# New Coffee Website



## BigDmc (Aug 26, 2018)

Hi my names is Dic and just started my own roasted coffee bean Biz

Please take a look and feel free to tell me what you think.

Coffee Allstar


----------



## DavecUK (Aug 6, 2013)

I think you probably don't roast the coffee you sell...and £10 for 250g of Brazil Santos is an extremely high price for a commodity grade coffee as is £20 per Kg.


----------



## Glenn (Jun 14, 2008)

Hi Dic

Please read the advertising information on this link https://goo.gl/0t3gUr

We're here to help and can be contacted at any time

All the best

Glenn


----------



## MildredM (Feb 13, 2017)

I think you are pretty much on a hiding to nothing suggesting using a blender to grind beans (on a specialist coffee forum such as this)!


----------



## Glenn (Jun 14, 2008)

p.s Your refund policy needs addressing as it is for another site (or sites)

https://coffeeallstar.co.uk/pages/refund-policy


----------



## MildredM (Feb 13, 2017)

Glenn said:


> p.s Your refund policy needs addressing as it is for another site (or sites)
> 
> https://coffeeallstar.co.uk/pages/refund-policy


Looks like it may have been copied/pasted from another site - trading in dollars.
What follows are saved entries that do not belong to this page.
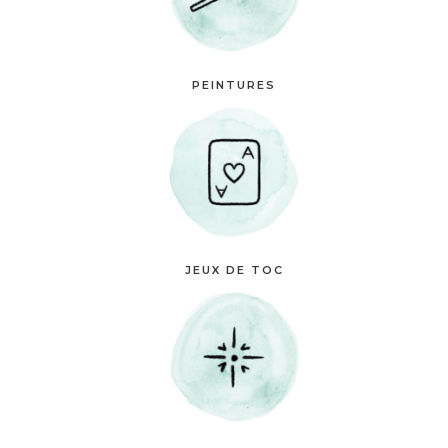
PEINTURES
JEUX DE TOC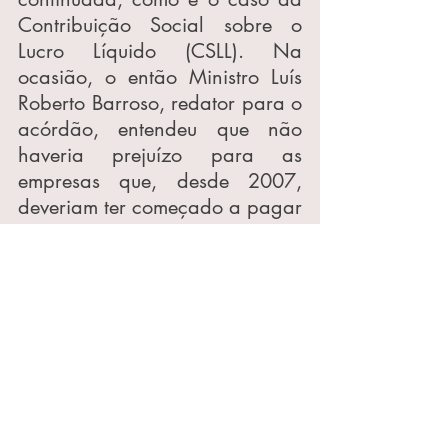
Contribuição Social sobre o 
Lucro Líquido (CSLL). Na 
ocasião, o então Ministro Luís 
Roberto Barroso, redator para o 
acórdão, entendeu que não 
haveria prejuízo para as 
empresas que, desde 2007, 
deveriam ter começado a pagar 
a CSLL ou provisionado os 
valores.
Nas fusões e aquisições, ficou a 
dúvida de quem deveria pagar 
o tributo: o comprador ou o 
vendedor da companhia antiga 
que não pagou nem 
provisionou, pois o Fisco pode 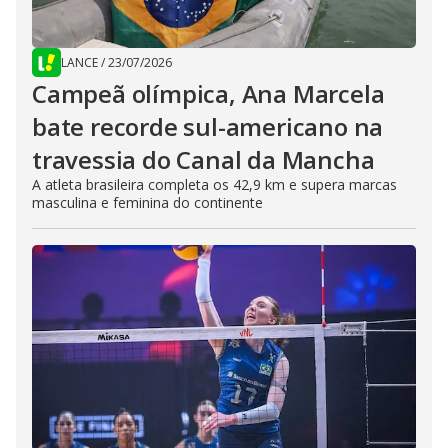
LANCE
/
23/07/2026
Campeã olímpica, Ana Marcela
bate recorde sul-americano na
travessia do Canal da Mancha
A atleta brasileira completa os 42,9 km e supera marcas
masculina e feminina do continente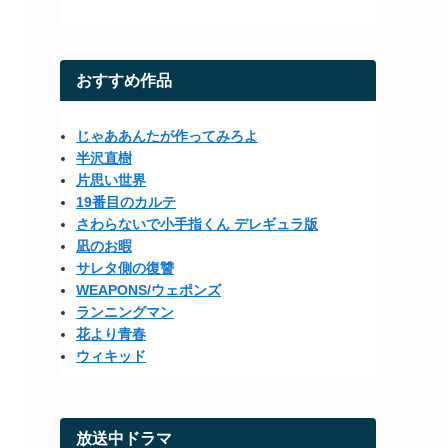
おすすめ作品
じゃああんたが作ってみろよ
半沢直樹
片思い世界
19番目のカルテ
さわらないで小手指くん デレギュラ版
凪のお暇
サレタ側の復讐
WEAPONS/ウェポンズ
ランニングマン
花より青春
ウィキッド
放送中ドラマ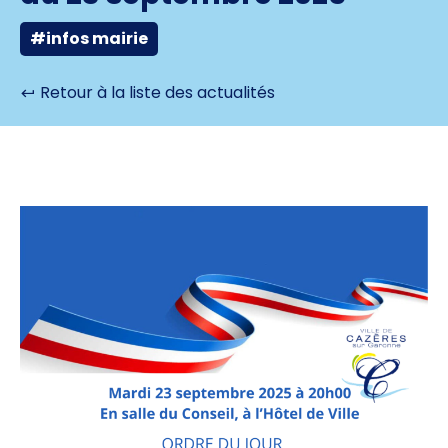
#infos mairie
Retour à la liste des actualités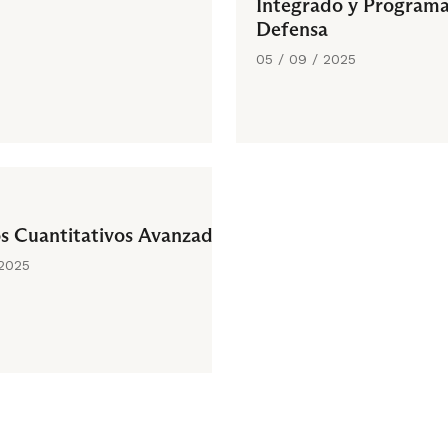
Integrado y Programa
Defensa
05 / 09 / 2025
 Cuantitativos Avanzados
 2025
Are you in the UK, @BigDmc ?vThere are many areas of your website that do not comply with distant selling regulations.

I would NOT want to trade with you with these, and other, issues.


----------



## Banjoman (Apr 18, 2017)

MildredM said:


> I *would want* to trade with you with issues such as this.


I think you may have "miss-spoken"


----------



## Mrboots2u (May 10, 2013)

I think we should just get rid of this post and link


----------



## Jony (Sep 8, 2017)

Yep like lead brick in water only one way it's going.


----------



## Dumnorix (Dec 29, 2017)

"We wouldn't want our kale tasting and smelling like coffee now, would we?"

Or for that matter, our coffee tasting and smelling like kale! Maybe better than my coffee beans feeling the 'wrath of the hammer', though.

I guess it's just as well there are plenty of suggestions for what to do next time I get up in the middle of the night craving a cup of coffee and my grinder just won't work due to some technical issues I can't quite get the hang of....


----------



## BigDmc (Aug 26, 2018)

Thanks for the replies fellas, especially regarding the refund policy, that is something that has been missed and needs addressing asap.


----------